Some of the pioneers of Turkish calligraphy include Sheikh Hamdullah, Ahmed Karahisari, Hafiz Osman, Mustafa Rakim, Mahmut Celaleddin Efendi and Yesarizade Mustafa İzzet Efendi.
Sheikh Hamdullah, who was regarded as the father of the Ottoman-Turkish calligraphers in the 16th century, brought a never-before-achieved beauty and maturity to these six styles. During the reign of Sheikh Hamdullah, Thuluth and Naskhi spread rapidly due to their proximity to Turkish taste, and only the Naskhi was used in the writing of the Quran. The success of the calligraphers was commemorated by the saying, "he wrote like the sheikh," since those who were born after Sheikh Hamdullah followed in his footsteps in writing. This situation continued for more than 150 years.
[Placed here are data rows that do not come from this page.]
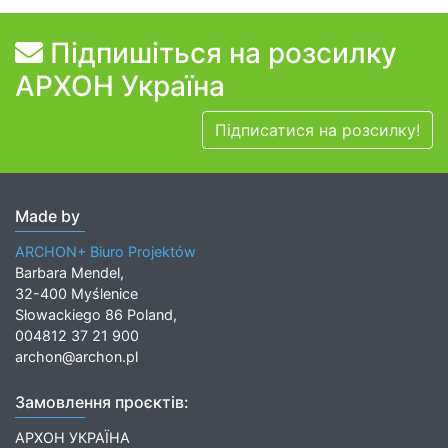
Підпишіться на розсилку
АРХОН Україна
Підписатися на розсилку!
Made by
ARCHON+ Biuro Projektów
Barbara Mendel,
32-400 Myślenice
Słowackiego 86 Poland,
004812 37 21 900
archon@archon.pl
Замовлення проєктів:
АРХОН УКРАЇНА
In the second half of the 17th century, Hafiz Osman created a unique calligraphy style by sifting through Sheikh Hamdullah's style. As Hafız Osman's groundbreaking era in calligraphy continued with all its majesty, a century later, İsmail Zühdü and his brother Mustafa Rakım created their own accents inspired by Osman’s writings. Mustafa Rakım topped all calligraphy styles with his perfection, especially in Thuluth Jali, as in his writings of Thuluth and Naskhi, and managed to transfer Hafız Osman’s style from Thuluth to Jali. Sami Efendi, who came after Mustafa Rakım, gave a new direction to Mustafa Rakım Efendi's style by applying the letters of İsmail Zühdü's Thuluth letters to Jali.
Istanbul became the immortal center of calligraphy after it was conquered by the Turks. This fact, regarded as indisputable in the entire Islamic world, has found its expression most delightfully with a well-known saying, "the Quran was revealed in Mecca, recited in Egypt and written in Istanbul." The entire Islamic world rushed to Istanbul to learn calligraphy.
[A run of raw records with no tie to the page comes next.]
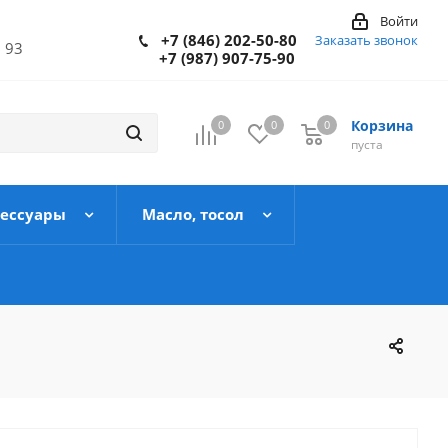
Войти
+7 (846) 202-50-80
Заказать звонок
 93
+7 (987) 907-75-90
Корзина
0
0
0
пуста
сессуары
Масло, тосол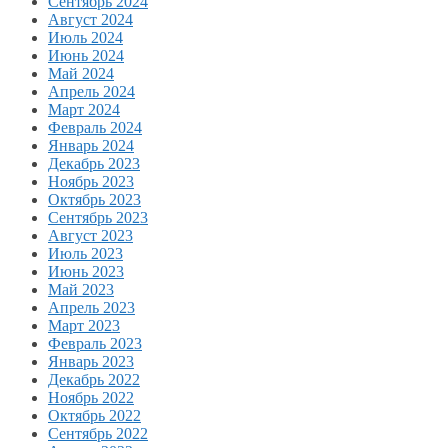
Сентябрь 2024
Август 2024
Июль 2024
Июнь 2024
Май 2024
Апрель 2024
Март 2024
Февраль 2024
Январь 2024
Декабрь 2023
Ноябрь 2023
Октябрь 2023
Сентябрь 2023
Август 2023
Июль 2023
Июнь 2023
Май 2023
Апрель 2023
Март 2023
Февраль 2023
Январь 2023
Декабрь 2022
Ноябрь 2022
Октябрь 2022
Сентябрь 2022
4 files for intangible heritage
Turkey, one of the top five countries that have registered the most elements in the UNESCO Intangible Cultural Heritage Lists, presented four files to UNESCO this year.
The country applied for the inclusion of four of its cultural values to UNESCO's intangible cultural heritage list, including Tea Culture: Symbol of Identity, Hospitality and Social Interaction, Tradition of Nasreddin Hodja Jokes and Mey/Balaban Wind Instrument Craftsmanship and the Art of Performance. Hüsn-i Hat: Islamic Calligraphy was also delivered to UNESCO last March.